When Rich started writing for Brushbackpitch.com last month he asked that people get their ranting and raving about the steroid scandal done with because he was tiring of reading about them every day.

He may have gotten his wish.

Alex Rodriguez, Barry Bonds and Mark McGwire and the respective allegations against them have at least temporarily taken a hiatus from the front pages of the nation’s newspapers.
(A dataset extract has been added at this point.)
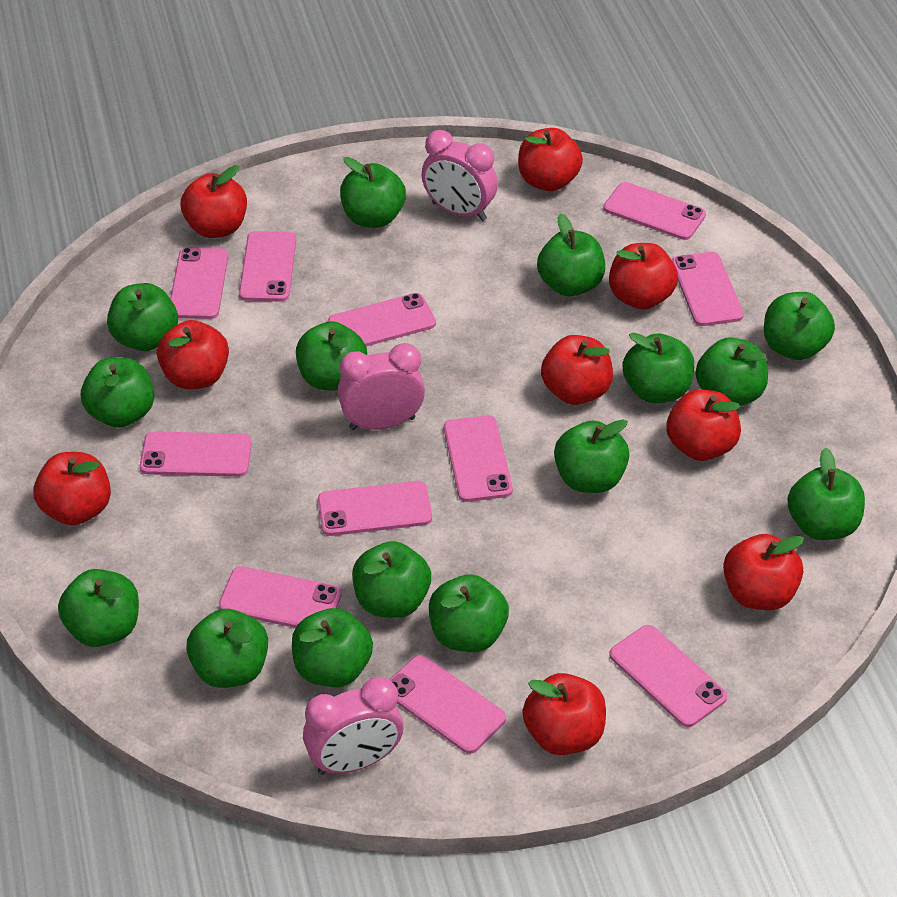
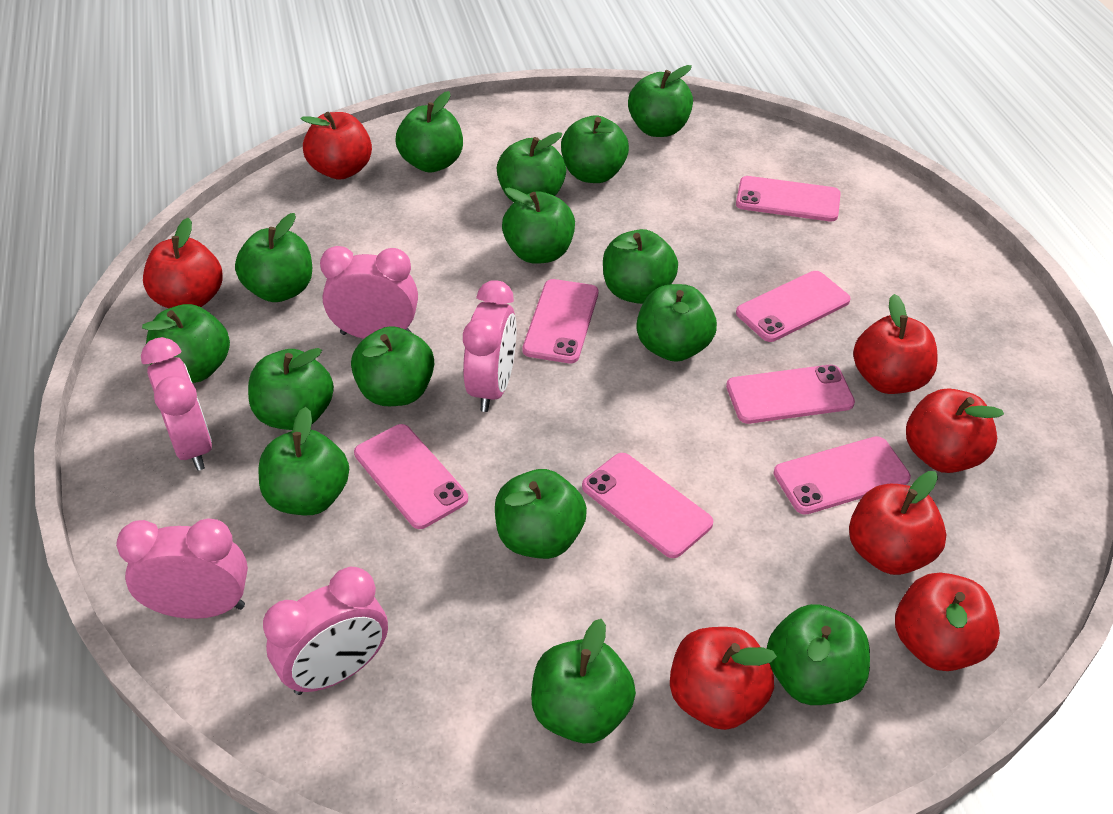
pink clock: 3 -> 5
pink phone: 11 -> 7
red apple: 9 -> 7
They’ve been replaced by the resignation of Jim Bowden as he’s investigated for any role he may have played in the skimming of Latin American players’ signing bonuses.

Bowden reportedly denies any wrongdoing and he claims his resignation is due to the distraction caused by media scrutiny of the investigation.

Fair enough.

But this can’t be the type of headline Major League Baseball officials had hoped would replace steroid talk at this time of year.
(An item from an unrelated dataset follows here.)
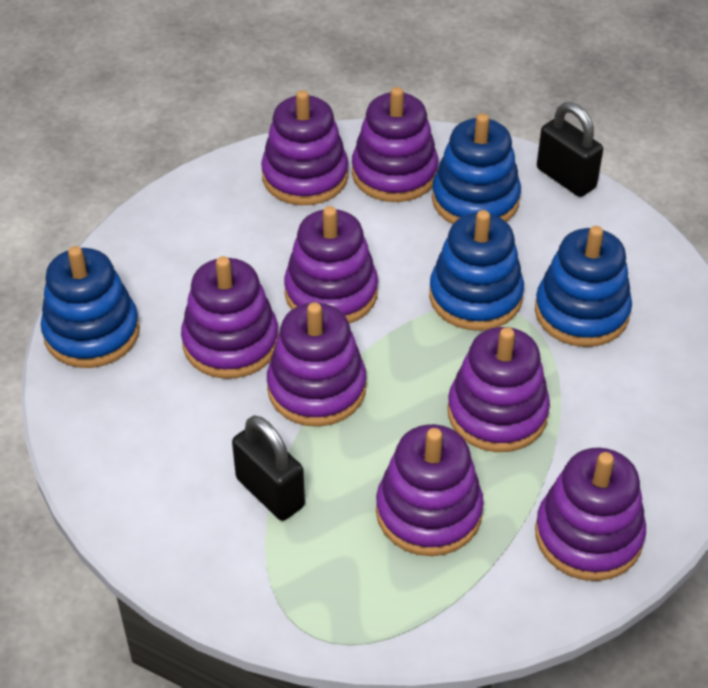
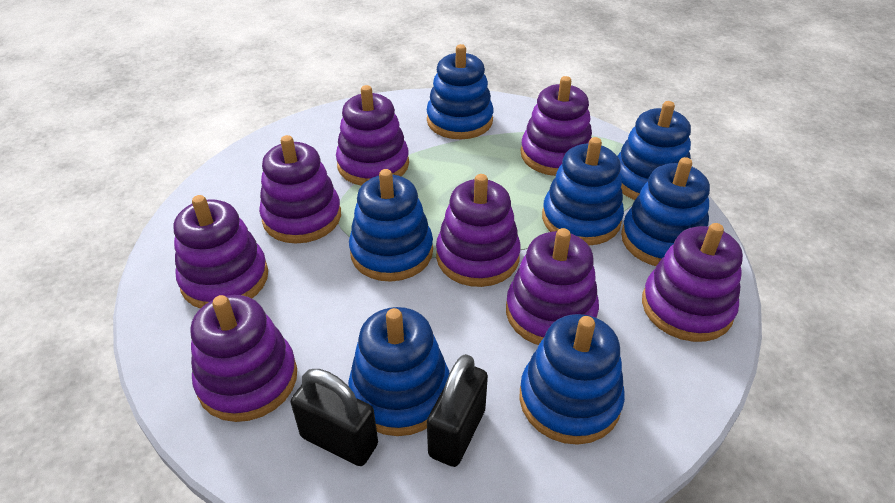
blue stacking toy: 4 -> 7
According to the Sporting News, Bowden met last year with FBI investigators looking into an alleged scam involving skimming signing bonuses from prospects form the Dominican Republic. Last year the Chicago White Sox actually fired David Wilder, then the team’s director of player personnel, and two other scouts in the team’s Latin American operation after a two-month investigation by Major League Baseball’s Department of Investitations, the Sporting News continues. The New York Yankees also fired two scouts.

This has become an issue, according to a fascinating story in New York’s Newsday today, because in the Dominican Republic, baseball is seen as a way out of poverty. “Busconis,” the story explains, are unofficial scouts or agents who finds players before they are old enough to sign with a Major League Baseball team, then works out an agreement with the player’s family to prepare him to sign in return for a portion of the signing bonus.
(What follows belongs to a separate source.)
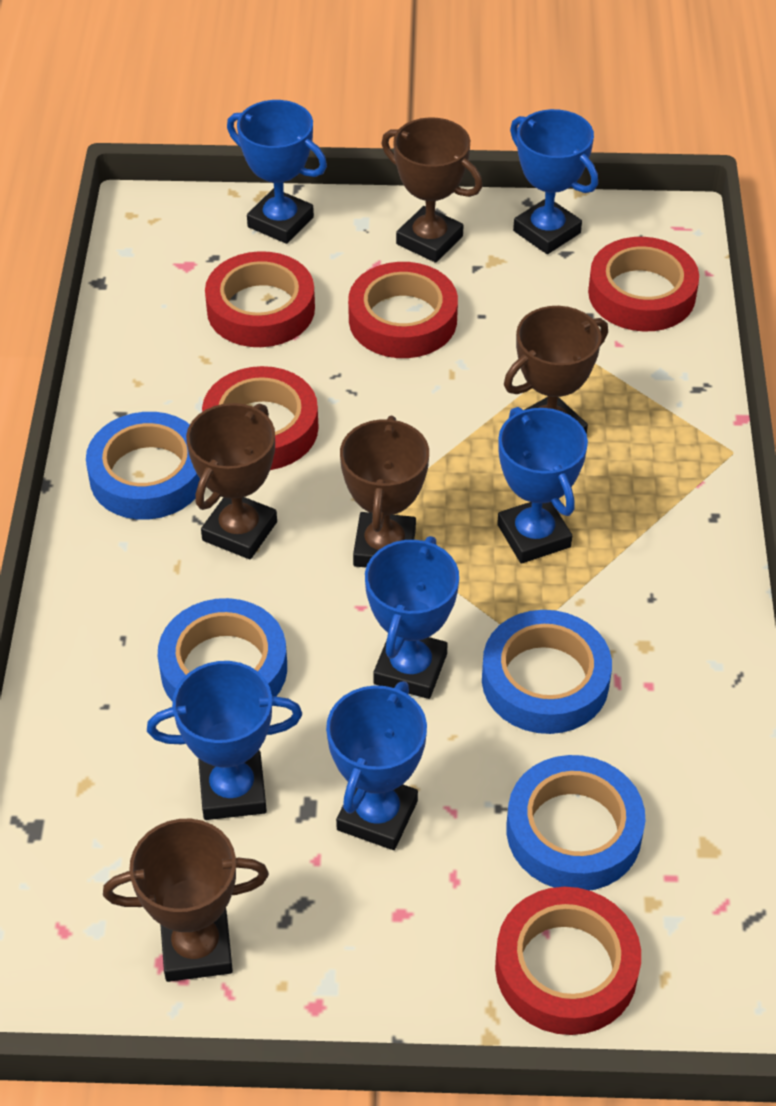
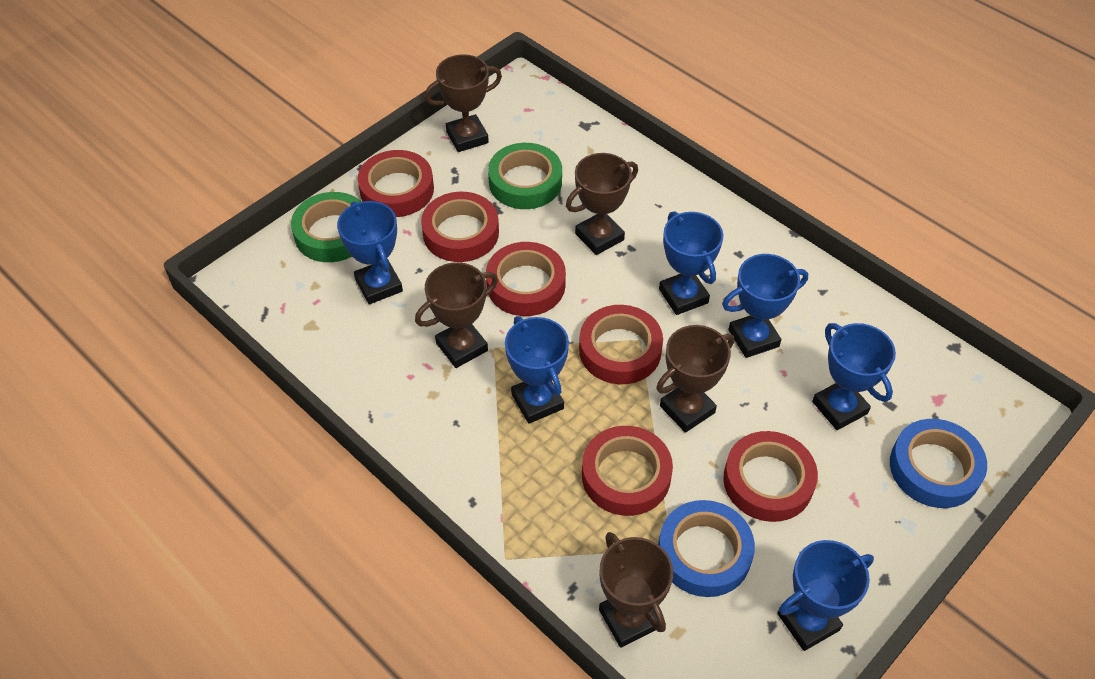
blue tape: 4 -> 2
green tape: 0 -> 2
red tape: 5 -> 6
He gets the teenager tryouts, perhaps buys him food and equipment. But, according to Newsday, the players often don’t know how much they should be receiving – and the agents are taking as much as 50 percent or more of the bonus.

One major league scout told Newsday “there are only about two or three I know that are clean and there are a thousand there.”

“There are a lot of them that are slimy and under the table,” the person continues.

So, there. It looks like Commissioner Bud Selig might have a couple days of relief from dealing with the offshoots of the steroids scandal. Something tells me, however, that this isn’t what he had in mind.